The museum is run by victims of the war.
*For the moment it seems that the museum is closed, even though there’s not much information about it online. So be aware of this if you intend of visiting Mostar anytime soon.
Visit the ancient Dervish monastery of Blagaj
Blagaj is a small village about 20 minutes away by car from Mostar, made famous by the impressive Dervish monastery (tekija) located there.
The monastery is an amazing place and dates back to 1520 and stuns visitors with its magnificent natural setting. It sits beside a high-volume, blue-water karstic spring on the Buna river, at the base of a huge cliff.

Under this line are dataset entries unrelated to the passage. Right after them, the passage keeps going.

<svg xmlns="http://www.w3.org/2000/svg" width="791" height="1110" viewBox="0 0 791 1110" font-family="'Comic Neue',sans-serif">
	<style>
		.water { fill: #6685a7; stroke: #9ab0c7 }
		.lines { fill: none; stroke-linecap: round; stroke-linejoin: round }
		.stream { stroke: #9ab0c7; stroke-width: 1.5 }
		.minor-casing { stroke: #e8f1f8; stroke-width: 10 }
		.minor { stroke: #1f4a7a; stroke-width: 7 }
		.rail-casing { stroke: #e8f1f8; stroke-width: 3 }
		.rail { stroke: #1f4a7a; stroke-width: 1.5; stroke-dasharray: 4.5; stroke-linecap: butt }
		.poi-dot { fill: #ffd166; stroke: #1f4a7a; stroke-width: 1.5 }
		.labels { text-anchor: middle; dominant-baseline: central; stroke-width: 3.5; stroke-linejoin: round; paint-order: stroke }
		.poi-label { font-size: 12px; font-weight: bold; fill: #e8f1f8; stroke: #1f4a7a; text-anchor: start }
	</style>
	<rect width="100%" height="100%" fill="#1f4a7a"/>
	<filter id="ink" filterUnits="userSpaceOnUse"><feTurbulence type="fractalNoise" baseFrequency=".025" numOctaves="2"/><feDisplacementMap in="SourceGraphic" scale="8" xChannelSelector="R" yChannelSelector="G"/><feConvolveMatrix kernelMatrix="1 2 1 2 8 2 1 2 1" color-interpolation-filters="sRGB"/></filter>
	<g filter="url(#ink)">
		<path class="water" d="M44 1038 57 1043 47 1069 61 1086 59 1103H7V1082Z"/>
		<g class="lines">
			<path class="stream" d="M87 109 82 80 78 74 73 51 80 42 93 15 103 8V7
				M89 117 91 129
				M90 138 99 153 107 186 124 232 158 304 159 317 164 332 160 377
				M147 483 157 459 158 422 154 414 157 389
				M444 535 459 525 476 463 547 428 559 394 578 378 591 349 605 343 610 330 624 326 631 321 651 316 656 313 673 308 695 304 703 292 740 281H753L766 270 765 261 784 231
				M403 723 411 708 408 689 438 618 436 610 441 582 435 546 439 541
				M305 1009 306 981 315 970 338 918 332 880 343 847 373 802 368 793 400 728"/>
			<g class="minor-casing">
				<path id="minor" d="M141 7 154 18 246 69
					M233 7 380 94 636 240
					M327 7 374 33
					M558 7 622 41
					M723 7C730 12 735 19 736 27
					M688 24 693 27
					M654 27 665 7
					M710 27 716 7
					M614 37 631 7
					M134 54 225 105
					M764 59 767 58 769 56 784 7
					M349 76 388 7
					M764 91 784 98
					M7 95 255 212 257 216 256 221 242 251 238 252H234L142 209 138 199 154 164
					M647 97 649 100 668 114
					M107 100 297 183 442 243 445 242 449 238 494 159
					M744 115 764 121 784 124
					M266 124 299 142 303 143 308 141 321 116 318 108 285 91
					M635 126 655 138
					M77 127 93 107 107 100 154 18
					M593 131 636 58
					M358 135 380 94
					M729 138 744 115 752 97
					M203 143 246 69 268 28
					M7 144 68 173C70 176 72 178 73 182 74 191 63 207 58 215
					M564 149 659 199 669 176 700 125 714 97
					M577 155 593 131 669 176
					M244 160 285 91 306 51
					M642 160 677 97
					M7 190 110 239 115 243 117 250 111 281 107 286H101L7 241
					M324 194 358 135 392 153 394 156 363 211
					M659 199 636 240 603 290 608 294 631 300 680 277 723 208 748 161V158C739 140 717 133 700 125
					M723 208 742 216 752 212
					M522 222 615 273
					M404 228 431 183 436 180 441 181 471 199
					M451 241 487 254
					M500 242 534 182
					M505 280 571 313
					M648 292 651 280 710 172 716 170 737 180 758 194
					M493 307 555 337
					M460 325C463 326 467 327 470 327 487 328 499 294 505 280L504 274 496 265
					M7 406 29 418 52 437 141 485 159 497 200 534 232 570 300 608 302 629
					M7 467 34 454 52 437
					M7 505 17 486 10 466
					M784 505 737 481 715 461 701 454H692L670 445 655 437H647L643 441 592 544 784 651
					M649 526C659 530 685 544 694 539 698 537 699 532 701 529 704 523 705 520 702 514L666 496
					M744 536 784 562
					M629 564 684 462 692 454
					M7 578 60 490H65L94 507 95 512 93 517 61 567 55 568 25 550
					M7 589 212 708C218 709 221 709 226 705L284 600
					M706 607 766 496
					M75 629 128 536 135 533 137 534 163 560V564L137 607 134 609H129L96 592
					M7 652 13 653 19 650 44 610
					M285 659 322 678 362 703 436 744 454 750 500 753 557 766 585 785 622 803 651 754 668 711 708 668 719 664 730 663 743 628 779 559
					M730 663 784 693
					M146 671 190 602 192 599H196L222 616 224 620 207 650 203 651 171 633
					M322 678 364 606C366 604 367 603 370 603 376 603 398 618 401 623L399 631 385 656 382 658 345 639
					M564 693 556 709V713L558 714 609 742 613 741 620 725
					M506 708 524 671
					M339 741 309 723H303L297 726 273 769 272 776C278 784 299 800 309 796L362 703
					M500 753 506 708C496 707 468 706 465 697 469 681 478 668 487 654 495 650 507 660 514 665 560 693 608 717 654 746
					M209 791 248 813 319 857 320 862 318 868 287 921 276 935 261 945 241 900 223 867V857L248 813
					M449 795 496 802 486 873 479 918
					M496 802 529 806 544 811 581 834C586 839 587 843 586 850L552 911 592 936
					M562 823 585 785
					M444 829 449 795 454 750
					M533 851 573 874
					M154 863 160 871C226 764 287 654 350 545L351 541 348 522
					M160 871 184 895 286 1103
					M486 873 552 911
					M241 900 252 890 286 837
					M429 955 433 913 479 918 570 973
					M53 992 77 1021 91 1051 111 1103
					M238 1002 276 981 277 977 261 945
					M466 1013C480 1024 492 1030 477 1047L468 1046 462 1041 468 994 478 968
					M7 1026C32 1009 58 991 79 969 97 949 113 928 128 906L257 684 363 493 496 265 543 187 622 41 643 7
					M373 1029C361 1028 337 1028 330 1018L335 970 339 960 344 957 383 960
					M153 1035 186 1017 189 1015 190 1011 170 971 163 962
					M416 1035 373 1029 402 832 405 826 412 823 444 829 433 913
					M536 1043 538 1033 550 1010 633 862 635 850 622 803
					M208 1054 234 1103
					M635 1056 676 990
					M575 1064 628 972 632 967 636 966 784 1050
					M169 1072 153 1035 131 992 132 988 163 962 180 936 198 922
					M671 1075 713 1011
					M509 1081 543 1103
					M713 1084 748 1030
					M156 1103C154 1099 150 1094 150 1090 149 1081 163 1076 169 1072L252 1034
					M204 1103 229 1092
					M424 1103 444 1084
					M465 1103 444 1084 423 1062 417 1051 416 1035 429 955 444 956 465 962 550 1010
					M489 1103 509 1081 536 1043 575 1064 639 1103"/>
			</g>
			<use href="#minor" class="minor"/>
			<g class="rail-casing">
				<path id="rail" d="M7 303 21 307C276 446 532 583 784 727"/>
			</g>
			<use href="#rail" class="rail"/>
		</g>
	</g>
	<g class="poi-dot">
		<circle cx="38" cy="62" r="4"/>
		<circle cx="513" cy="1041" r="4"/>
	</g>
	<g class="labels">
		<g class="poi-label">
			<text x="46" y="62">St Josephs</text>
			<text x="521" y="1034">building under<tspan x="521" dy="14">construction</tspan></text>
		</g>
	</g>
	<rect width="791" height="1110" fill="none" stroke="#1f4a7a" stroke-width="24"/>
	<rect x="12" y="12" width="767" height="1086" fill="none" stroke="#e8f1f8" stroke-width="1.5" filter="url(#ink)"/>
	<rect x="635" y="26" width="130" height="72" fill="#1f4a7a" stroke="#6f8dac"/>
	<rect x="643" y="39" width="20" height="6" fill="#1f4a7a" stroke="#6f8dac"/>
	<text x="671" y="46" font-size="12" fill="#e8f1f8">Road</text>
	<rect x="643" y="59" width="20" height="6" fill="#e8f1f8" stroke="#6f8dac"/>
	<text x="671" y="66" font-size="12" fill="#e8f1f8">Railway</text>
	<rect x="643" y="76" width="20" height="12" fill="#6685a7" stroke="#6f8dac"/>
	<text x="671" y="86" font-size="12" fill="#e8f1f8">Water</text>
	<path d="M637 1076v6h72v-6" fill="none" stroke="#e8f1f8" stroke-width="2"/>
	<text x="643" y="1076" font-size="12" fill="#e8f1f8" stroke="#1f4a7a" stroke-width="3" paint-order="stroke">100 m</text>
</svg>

The postcard viewpoint of the monastery is right across the Buna river.
Stroll through Počitelj
Počitelj is a small historic village that is a popular stop for tourists visiting Mostar from Dubrovnik. Hiking up to the fort on the hill from where you can admire the village below is the main thing to do here.
Admire the Kravice Waterfalls (Kravica Waterfalls)
Kravice, also known as Kravica, is the most famous waterfall in Bosnia and Herzegovina and it’s often compared with Krka Waterfalls in neighboring Croatia.
The karstic waterfall is about 25 meters tall at the highest point and around 120-meters wide. During the summer months, you can actually swim in the waters below the Kravice falls.
Try the local food
You cannot visit Bosnia and Herzegovina without sampling some of the local dishes. The Bosnian cuisine reflects the multicultural nature of the country as well as years of cultural influences coming from the Ottoman Empire, the Mediterranean, as well as Eastern Europe.
Here are a few of the most popular dishes you need to try while visiting the country:
A popular meal in the winter season, these cabbage rolls stuffed with minced meat, rice, and seasonings are usually served with mashed potatoes and sour cream. There are also variations of the dish made with grape leaves instead of sour cabbage.
I am Romanian and our traditional local cuisine also includes this dish: we call them sarmale, so it comes as no surprise that it was my favorite food from the ones that I tried.
Ćevapi are grilled, finger-shaped meats made out of minced beef and/or lamb. They are served in somun (a local type of pita bread), with a side of onions and kajmak – a creamy cheese with a mascarpone-like texture.
Dolma are vegetables stuffed with minced meat, rice, and seasonings, which are then slowly cooked in their own juices. Tomatoes and peppers are the most popular choices when making this dish.
Klepe are dumplings traditionally filled with meat and served with sour cream. Nowadays, however, there are also various versions of the dish which use cheese or spinach as stuffing.
Tufahije is a popular dessert made of apples stuffed with walnuts, which are then poached in sugar water. Sometimes, the apples are served with cream on top.
While it resembles a lot with Turkish coffee, the process of making it is different. Coffee is an important part of a Bosnian breakfast, so I highly encourage you to try it.
The lovely Bosnian copper coffee sets can also be great souvenirs to take back home. You can easily find them in Mostar’s Old Bazaar and other touristic places.
Dubrovnik to Bosnia day trip: conclusion
While one day in Bosnia and Herzegovina is definitely not enough, it’s at least a start to discovering this not-so-known, yet diverse country. And I hope that this blog post helped you decide on your itinerary for a short day trip or maybe even for a longer visit.